State space models borrow their mathematical framework from control theory, where SSMs have been used for decades to model dynamical systems. The core idea is a linear recurrence: the model maintains a hidden state that gets updated at each timestep by a learned linear transformation, then mixed with the current input. In continuous time, this is a differential equation (dx/dt = Ax + Bu, y = Cx + Du). Discretizing it gives you a recurrence that can process sequences token by token, updating a fixed-size state at each step. The elegant part is that during training, this recurrence can be unrolled into a convolution, making it parallelizable on GPUs just like attention. During inference, you switch back to the recurrence form and process tokens one at a time with constant memory — no growing KV cache.
Mamba (Albert Gu and Tri Dao, 2023) was the breakthrough that made SSMs competitive with Transformers on language. Earlier SSMs like S4 and H3 used fixed state transition matrices, which limited their ability to perform content-based reasoning — the model could not change how it processed a token based on what that token was. Mamba introduced selective state spaces, where the A, B, and C matrices are functions of the input. This lets the model decide, at each token, how much to remember and how much to forget. Think of it like a learned, differentiable gating mechanism, but operating through the lens of linear recurrence rather than attention. Mamba-2 later reformulated this as structured state space duality (SSD), revealing that selective SSMs and linear attention are mathematically related, and enabling even faster GPU implementations via matrix-multiply-based algorithms.

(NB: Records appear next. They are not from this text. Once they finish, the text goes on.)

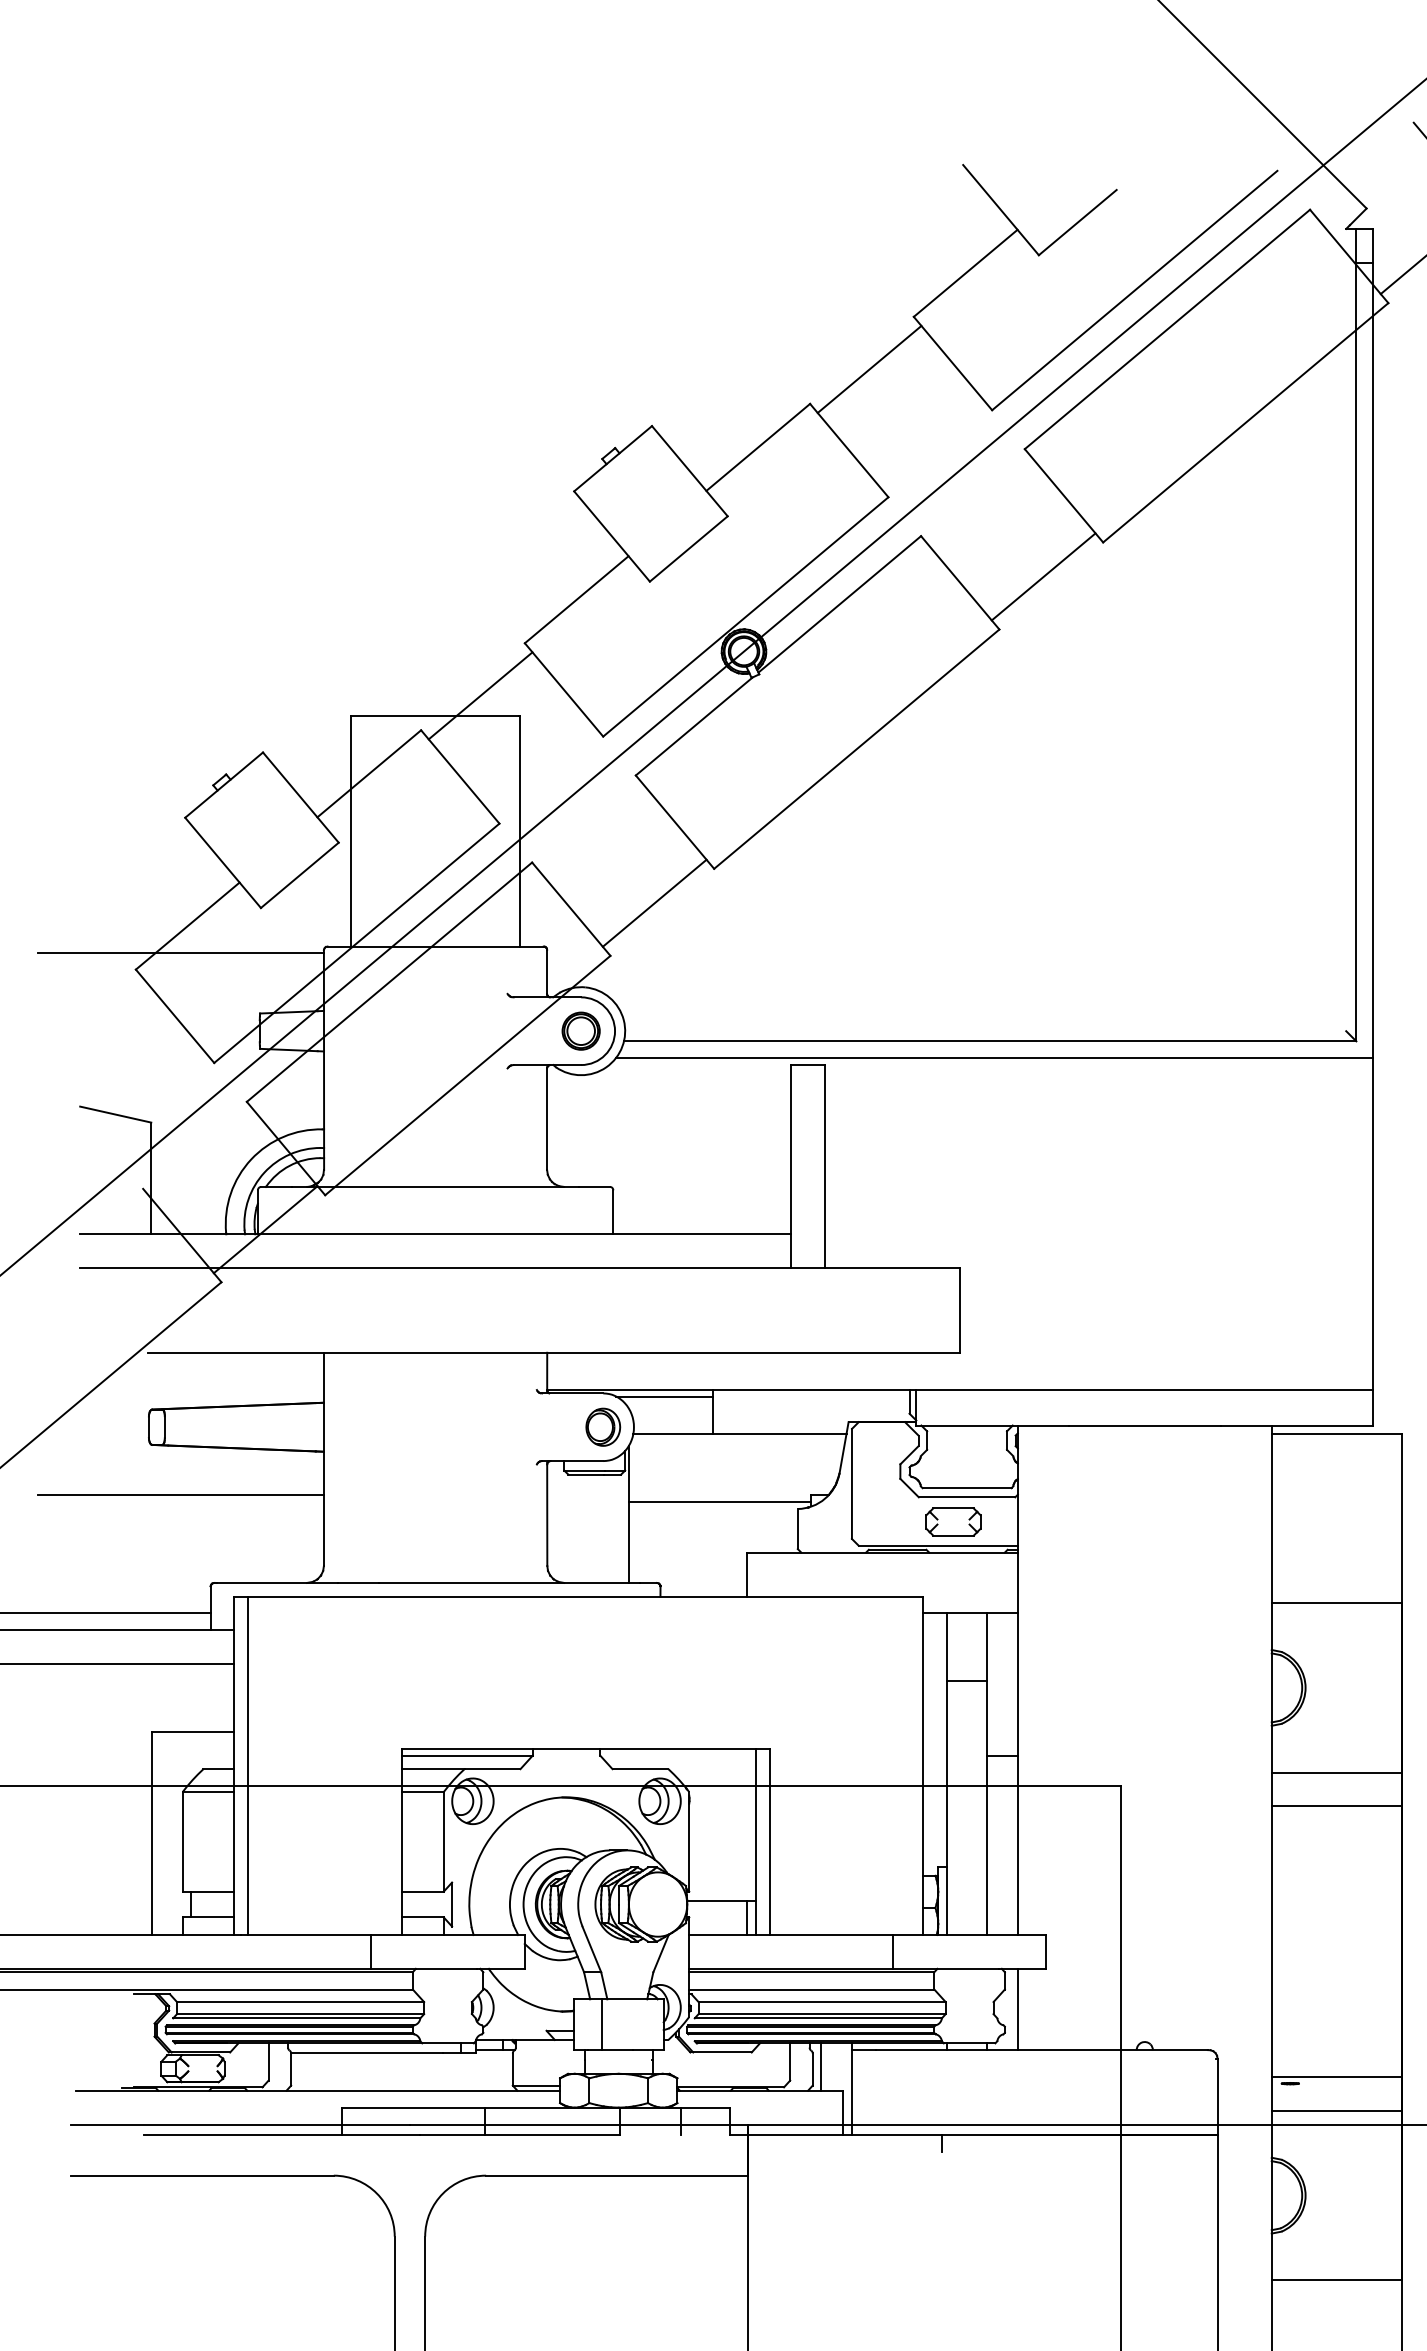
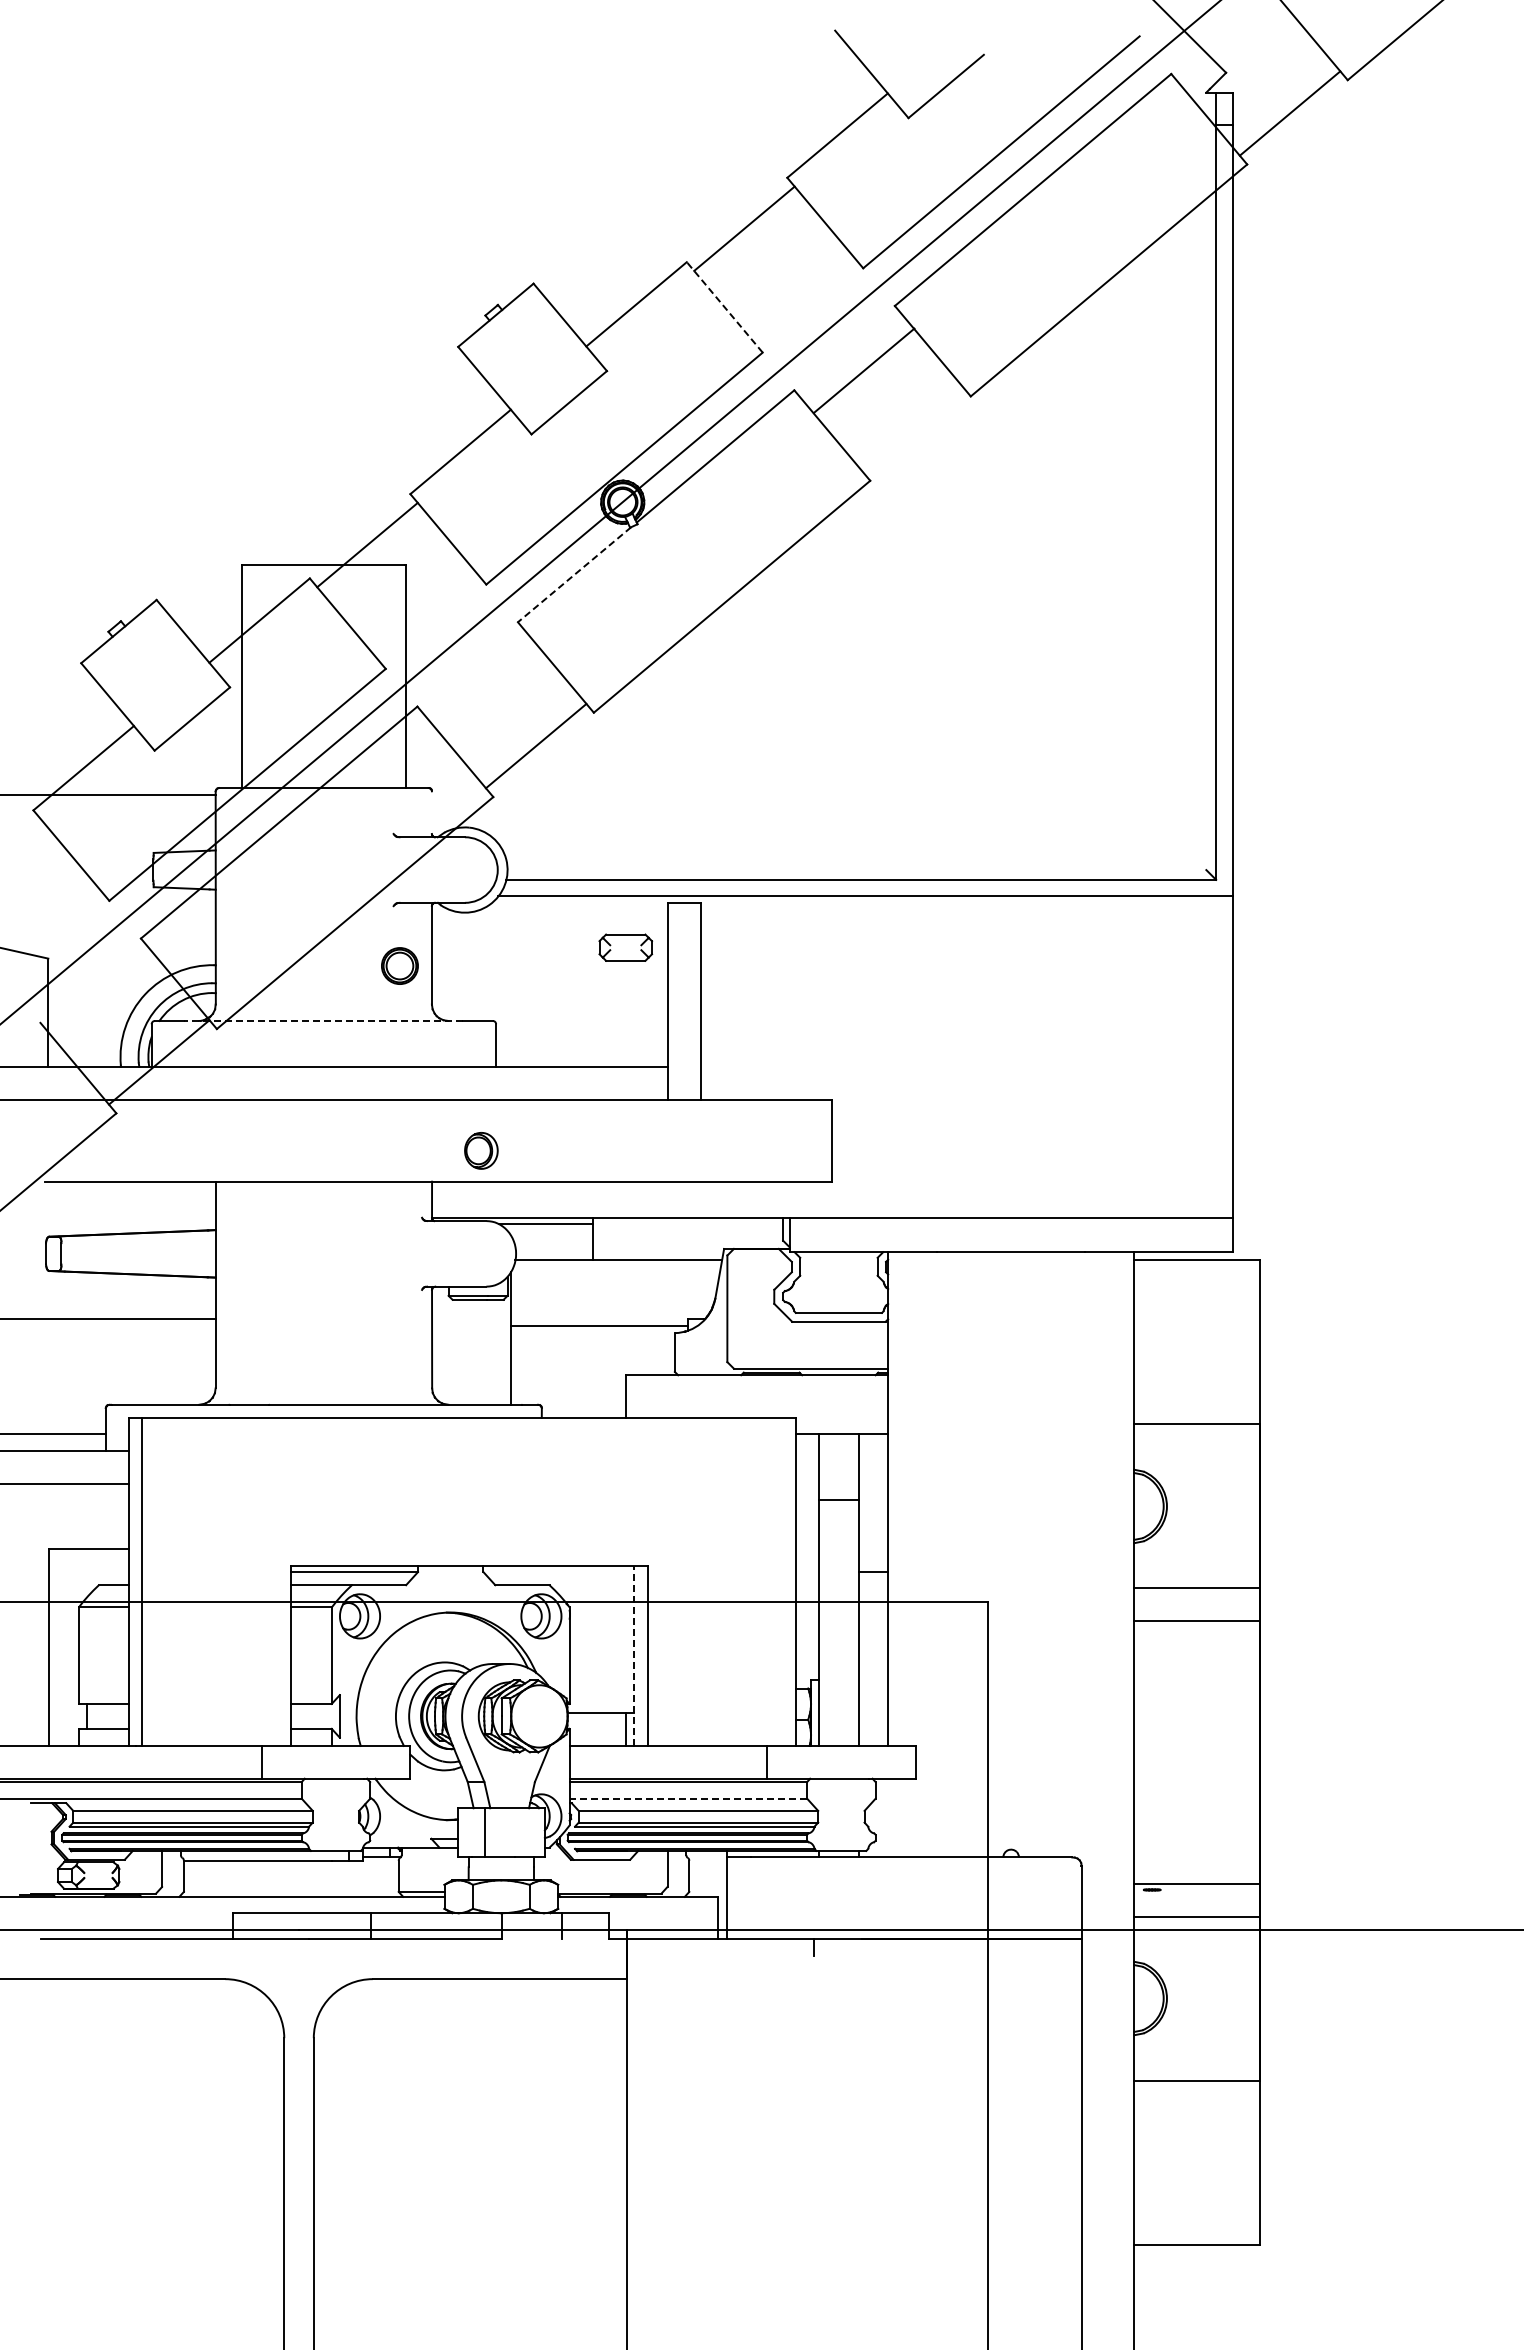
line: (848, 450) -> (724, 307), solid -> dashed
line: (1042, 576) -> (863, 370), moved
line: (694, 726) -> (574, 574), solid -> dashed
line: (546, 971) -> (431, 812), removed
part: (580, 1030) -> (399, 965), moved
line: (435, 1186) -> (323, 1020), solid -> dashed
part: (603, 1426) -> (481, 1150), moved
part: (953, 1521) -> (625, 947), moved
line: (755, 1841) -> (633, 1655), solid -> dashed
line: (811, 1989) -> (688, 1798), solid -> dashed
line: (1018, 2008) -> (888, 1817), removed
line: (821, 2066) -> (697, 1873), removed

The practical advantages are real and measurable. During inference, a Transformer must store key-value pairs for every token in the context — that KV cache grows linearly with sequence length and is the primary bottleneck for long-context serving. An SSM maintains a fixed-size state regardless of how many tokens it has seen. For a model with a 128K context window, this difference is enormous: the SSM uses the same memory generating token 128,001 as it did generating token 1. Training throughput also benefits at long sequences because the parallel scan or convolution mode scales linearly with sequence length, versus the quadratic scaling of full attention. These efficiency gains are why SSMs are particularly attractive for applications that need long-range context: document analysis, code generation across large repositories, and real-time streaming where tokens arrive continuously.
That said, SSMs have real limitations that the hype tends to gloss over. Pure SSMs can struggle with tasks that require precise retrieval from earlier in the context — the "needle in a haystack" problem. A Transformer can, in principle, attend directly to any past token through its attention weights. An SSM must have compressed the relevant information into its fixed-size state, and if it did not prioritize the right things when it first processed that token, the information is gone. This is why hybrid architectures — interleaving SSM layers with a few attention layers — are gaining traction. Jamba (from AI21) and various research hybrids have shown that you can get most of the efficiency of SSMs with the retrieval precision of attention by using attention sparingly at strategic points in the network.
Mamba-3, the latest generation, pushes the architecture further with a multi-input multi-output (MIMO) formulation and complex-valued states via rotary position encodings. The recurrence uses a trapezoidal integration rule for better numerical stability, and the architecture drops the causal convolution layer that earlier versions used as a short-range mixing mechanism. These are not incremental tweaks — they change the computational profile enough that custom Triton kernels are needed to get full performance, and the standard mamba-ssm PyPI package does not include them yet. If you are building on SSMs today, expect to be working closer to the metal than you would with a mature Transformer stack. The tooling is catching up, but it is still early days for production SSM deployment.